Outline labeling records
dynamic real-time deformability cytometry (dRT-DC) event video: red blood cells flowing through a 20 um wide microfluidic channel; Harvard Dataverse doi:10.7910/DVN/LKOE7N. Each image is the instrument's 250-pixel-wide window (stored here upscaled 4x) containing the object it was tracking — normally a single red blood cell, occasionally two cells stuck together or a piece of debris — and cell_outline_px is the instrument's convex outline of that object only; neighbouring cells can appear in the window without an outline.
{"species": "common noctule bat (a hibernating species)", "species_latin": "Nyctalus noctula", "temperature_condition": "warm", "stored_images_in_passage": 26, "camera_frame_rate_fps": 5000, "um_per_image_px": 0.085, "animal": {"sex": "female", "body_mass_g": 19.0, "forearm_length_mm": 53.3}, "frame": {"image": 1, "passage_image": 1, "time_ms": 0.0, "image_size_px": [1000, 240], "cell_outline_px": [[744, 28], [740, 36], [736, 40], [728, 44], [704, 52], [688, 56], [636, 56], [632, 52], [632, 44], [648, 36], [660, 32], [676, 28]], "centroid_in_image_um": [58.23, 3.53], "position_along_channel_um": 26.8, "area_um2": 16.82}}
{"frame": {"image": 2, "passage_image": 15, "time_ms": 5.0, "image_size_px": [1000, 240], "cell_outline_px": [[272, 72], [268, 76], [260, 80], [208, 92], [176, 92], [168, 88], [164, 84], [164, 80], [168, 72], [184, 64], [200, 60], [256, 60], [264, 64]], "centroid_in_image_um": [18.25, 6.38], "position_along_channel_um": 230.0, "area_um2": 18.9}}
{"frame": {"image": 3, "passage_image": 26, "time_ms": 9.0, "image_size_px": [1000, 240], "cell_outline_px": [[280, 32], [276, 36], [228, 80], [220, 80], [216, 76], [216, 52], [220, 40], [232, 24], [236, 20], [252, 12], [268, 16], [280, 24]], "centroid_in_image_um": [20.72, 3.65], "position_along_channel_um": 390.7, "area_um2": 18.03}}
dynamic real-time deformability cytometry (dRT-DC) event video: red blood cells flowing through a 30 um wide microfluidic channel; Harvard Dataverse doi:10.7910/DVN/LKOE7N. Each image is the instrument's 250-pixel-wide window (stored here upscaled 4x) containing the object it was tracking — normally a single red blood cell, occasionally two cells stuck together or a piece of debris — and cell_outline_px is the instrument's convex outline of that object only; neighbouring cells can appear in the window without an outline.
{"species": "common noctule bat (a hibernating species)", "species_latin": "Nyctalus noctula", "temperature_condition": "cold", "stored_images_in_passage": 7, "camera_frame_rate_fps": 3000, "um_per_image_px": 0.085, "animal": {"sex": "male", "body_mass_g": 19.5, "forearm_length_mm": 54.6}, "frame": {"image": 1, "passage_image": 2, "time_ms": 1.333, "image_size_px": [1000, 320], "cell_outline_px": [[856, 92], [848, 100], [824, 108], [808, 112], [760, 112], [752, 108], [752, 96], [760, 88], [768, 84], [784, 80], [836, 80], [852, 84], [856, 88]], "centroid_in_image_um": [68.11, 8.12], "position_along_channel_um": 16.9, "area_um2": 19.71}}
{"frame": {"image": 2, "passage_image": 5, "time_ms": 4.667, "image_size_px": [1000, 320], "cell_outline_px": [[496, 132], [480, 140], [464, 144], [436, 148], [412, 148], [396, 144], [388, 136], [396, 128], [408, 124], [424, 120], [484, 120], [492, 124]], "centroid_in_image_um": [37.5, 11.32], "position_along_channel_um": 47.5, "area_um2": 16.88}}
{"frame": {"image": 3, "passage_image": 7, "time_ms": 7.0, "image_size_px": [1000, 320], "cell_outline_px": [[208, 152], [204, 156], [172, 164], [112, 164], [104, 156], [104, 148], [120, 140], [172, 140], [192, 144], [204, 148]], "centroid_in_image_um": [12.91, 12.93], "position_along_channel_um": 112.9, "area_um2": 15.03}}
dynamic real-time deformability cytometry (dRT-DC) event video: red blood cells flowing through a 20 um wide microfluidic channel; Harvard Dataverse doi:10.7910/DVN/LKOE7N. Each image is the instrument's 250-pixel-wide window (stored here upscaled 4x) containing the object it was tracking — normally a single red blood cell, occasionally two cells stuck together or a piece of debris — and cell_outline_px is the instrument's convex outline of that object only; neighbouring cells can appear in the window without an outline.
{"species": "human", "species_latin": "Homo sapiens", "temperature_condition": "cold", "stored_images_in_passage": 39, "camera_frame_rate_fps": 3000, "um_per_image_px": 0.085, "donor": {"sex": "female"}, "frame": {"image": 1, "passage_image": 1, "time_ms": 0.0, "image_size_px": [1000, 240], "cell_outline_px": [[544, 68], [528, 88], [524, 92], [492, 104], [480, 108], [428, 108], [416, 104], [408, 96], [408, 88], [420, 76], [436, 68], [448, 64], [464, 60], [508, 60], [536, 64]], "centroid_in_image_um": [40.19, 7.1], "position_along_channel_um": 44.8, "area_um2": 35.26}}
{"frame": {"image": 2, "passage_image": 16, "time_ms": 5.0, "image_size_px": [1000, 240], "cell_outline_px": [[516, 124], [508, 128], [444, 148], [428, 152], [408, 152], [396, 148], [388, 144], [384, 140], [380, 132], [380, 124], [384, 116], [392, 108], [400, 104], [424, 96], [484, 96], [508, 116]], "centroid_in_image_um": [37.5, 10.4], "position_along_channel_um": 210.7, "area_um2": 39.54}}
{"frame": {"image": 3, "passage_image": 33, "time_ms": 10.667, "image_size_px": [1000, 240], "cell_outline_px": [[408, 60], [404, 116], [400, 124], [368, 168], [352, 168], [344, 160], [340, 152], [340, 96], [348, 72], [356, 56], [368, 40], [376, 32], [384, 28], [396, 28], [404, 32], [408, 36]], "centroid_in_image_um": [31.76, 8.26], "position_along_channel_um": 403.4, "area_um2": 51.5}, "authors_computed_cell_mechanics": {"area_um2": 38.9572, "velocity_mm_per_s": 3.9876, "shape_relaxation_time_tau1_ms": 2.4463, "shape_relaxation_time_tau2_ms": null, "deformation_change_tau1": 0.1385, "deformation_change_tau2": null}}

- Task prompt -
Reproduce every record above exactly as it appears.

- Right answer -
dynamic real-time deformability cytometry (dRT-DC) event video: red blood cells flowing through a 20 um wide microfluidic channel; Harvard Dataverse doi:10.7910/DVN/LKOE7N. Each image is the instrument's 250-pixel-wide window (stored here upscaled 4x) containing the object it was tracking — normally a single red blood cell, occasionally two cells stuck together or a piece of debris — and cell_outline_px is the instrument's convex outline of that object only; neighbouring cells can appear in the window without an outline.
{"species": "common noctule bat (a hibernating species)", "species_latin": "Nyctalus noctula", "temperature_condition": "warm", "stored_images_in_passage": 26, "camera_frame_rate_fps": 5000, "um_per_image_px": 0.085, "animal": {"sex": "female", "body_mass_g": 19.0, "forearm_length_mm": 53.3}, "frame": {"image": 1, "passage_image": 1, "time_ms": 0.0, "image_size_px": [1000, 240], "cell_outline_px": [[744, 28], [740, 36], [736, 40], [728, 44], [704, 52], [688, 56], [636, 56], [632, 52], [632, 44], [648, 36], [660, 32], [676, 28]], "centroid_in_image_um": [58.23, 3.53], "position_along_channel_um": 26.8, "area_um2": 16.82}}
{"frame": {"image": 2, "passage_image": 15, "time_ms": 5.0, "image_size_px": [1000, 240], "cell_outline_px": [[272, 72], [268, 76], [260, 80], [208, 92], [176, 92], [168, 88], [164, 84], [164, 80], [168, 72], [184, 64], [200, 60], [256, 60], [264, 64]], "centroid_in_image_um": [18.25, 6.38], "position_along_channel_um": 230.0, "area_um2": 18.9}}
{"frame": {"image": 3, "passage_image": 26, "time_ms": 9.0, "image_size_px": [1000, 240], "cell_outline_px": [[280, 32], [276, 36], [228, 80], [220, 80], [216, 76], [216, 52], [220, 40], [232, 24], [236, 20], [252, 12], [268, 16], [280, 24]], "centroid_in_image_um": [20.72, 3.65], "position_along_channel_um": 390.7, "area_um2": 18.03}}
dynamic real-time deformability cytometry (dRT-DC) event video: red blood cells flowing through a 30 um wide microfluidic channel; Harvard Dataverse doi:10.7910/DVN/LKOE7N. Each image is the instrument's 250-pixel-wide window (stored here upscaled 4x) containing the object it was tracking — normally a single red blood cell, occasionally two cells stuck together or a piece of debris — and cell_outline_px is the instrument's convex outline of that object only; neighbouring cells can appear in the window without an outline.
{"species": "common noctule bat (a hibernating species)", "species_latin": "Nyctalus noctula", "temperature_condition": "cold", "stored_images_in_passage": 7, "camera_frame_rate_fps": 3000, "um_per_image_px": 0.085, "animal": {"sex": "male", "body_mass_g": 19.5, "forearm_length_mm": 54.6}, "frame": {"image": 1, "passage_image": 2, "time_ms": 1.333, "image_size_px": [1000, 320], "cell_outline_px": [[856, 92], [848, 100], [824, 108], [808, 112], [760, 112], [752, 108], [752, 96], [760, 88], [768, 84], [784, 80], [836, 80], [852, 84], [856, 88]], "centroid_in_image_um": [68.11, 8.12], "position_along_channel_um": 16.9, "area_um2": 19.71}}
{"frame": {"image": 2, "passage_image": 5, "time_ms": 4.667, "image_size_px": [1000, 320], "cell_outline_px": [[496, 132], [480, 140], [464, 144], [436, 148], [412, 148], [396, 144], [388, 136], [396, 128], [408, 124], [424, 120], [484, 120], [492, 124]], "centroid_in_image_um": [37.5, 11.32], "position_along_channel_um": 47.5, "area_um2": 16.88}}
{"frame": {"image": 3, "passage_image": 7, "time_ms": 7.0, "image_size_px": [1000, 320], "cell_outline_px": [[208, 152], [204, 156], [172, 164], [112, 164], [104, 156], [104, 148], [120, 140], [172, 140], [192, 144], [204, 148]], "centroid_in_image_um": [12.91, 12.93], "position_along_channel_um": 112.9, "area_um2": 15.03}}
dynamic real-time deformability cytometry (dRT-DC) event video: red blood cells flowing through a 20 um wide microfluidic channel; Harvard Dataverse doi:10.7910/DVN/LKOE7N. Each image is the instrument's 250-pixel-wide window (stored here upscaled 4x) containing the object it was tracking — normally a single red blood cell, occasionally two cells stuck together or a piece of debris — and cell_outline_px is the instrument's convex outline of that object only; neighbouring cells can appear in the window without an outline.
{"species": "human", "species_latin": "Homo sapiens", "temperature_condition": "cold", "stored_images_in_passage": 39, "camera_frame_rate_fps": 3000, "um_per_image_px": 0.085, "donor": {"sex": "female"}, "frame": {"image": 1, "passage_image": 1, "time_ms": 0.0, "image_size_px": [1000, 240], "cell_outline_px": [[544, 68], [528, 88], [524, 92], [492, 104], [480, 108], [428, 108], [416, 104], [408, 96], [408, 88], [420, 76], [436, 68], [448, 64], [464, 60], [508, 60], [536, 64]], "centroid_in_image_um": [40.19, 7.1], "position_along_channel_um": 44.8, "area_um2": 35.26}}
{"frame": {"image": 2, "passage_image": 16, "time_ms": 5.0, "image_size_px": [1000, 240], "cell_outline_px": [[516, 124], [508, 128], [444, 148], [428, 152], [408, 152], [396, 148], [388, 144], [384, 140], [380, 132], [380, 124], [384, 116], [392, 108], [400, 104], [424, 96], [484, 96], [508, 116]], "centroid_in_image_um": [37.5, 10.4], "position_along_channel_um": 210.7, "area_um2": 39.54}}
{"frame": {"image": 3, "passage_image": 33, "time_ms": 10.667, "image_size_px": [1000, 240], "cell_outline_px": [[408, 60], [404, 116], [400, 124], [368, 168], [352, 168], [344, 160], [340, 152], [340, 96], [348, 72], [356, 56], [368, 40], [376, 32], [384, 28], [396, 28], [404, 32], [408, 36]], "centroid_in_image_um": [31.76, 8.26], "position_along_channel_um": 403.4, "area_um2": 51.5}, "authors_computed_cell_mechanics": {"area_um2": 38.9572, "velocity_mm_per_s": 3.9876, "shape_relaxation_time_tau1_ms": 2.4463, "shape_relaxation_time_tau2_ms": null, "deformation_change_tau1": 0.1385, "deformation_change_tau2": null}}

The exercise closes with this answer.